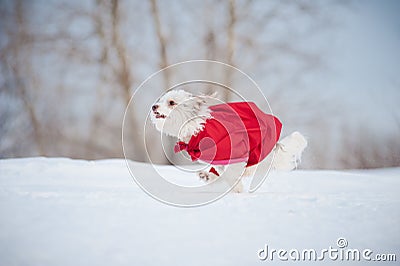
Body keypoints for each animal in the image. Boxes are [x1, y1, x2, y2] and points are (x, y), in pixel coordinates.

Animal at [150, 90, 306, 192]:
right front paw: (211, 176)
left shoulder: (236, 150)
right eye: (161, 100)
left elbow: (232, 173)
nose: (153, 106)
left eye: (171, 102)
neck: (196, 126)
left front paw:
★ ★ ★ ★
--- WHAT TO WORK ON ---
The whole listing should be printed again exactly as written, images excluded.

--- TASK ANSWER ---
Body keypoints for each animal in the image. Boxes are [x1, y1, x2, y2] and points are (x, y), in pixel coordinates.

Animal at [150, 90, 306, 192]:
right front paw: (211, 176)
left shoulder: (236, 150)
right eye: (161, 100)
left elbow: (232, 173)
nose: (153, 106)
left eye: (171, 102)
neck: (196, 126)
left front paw:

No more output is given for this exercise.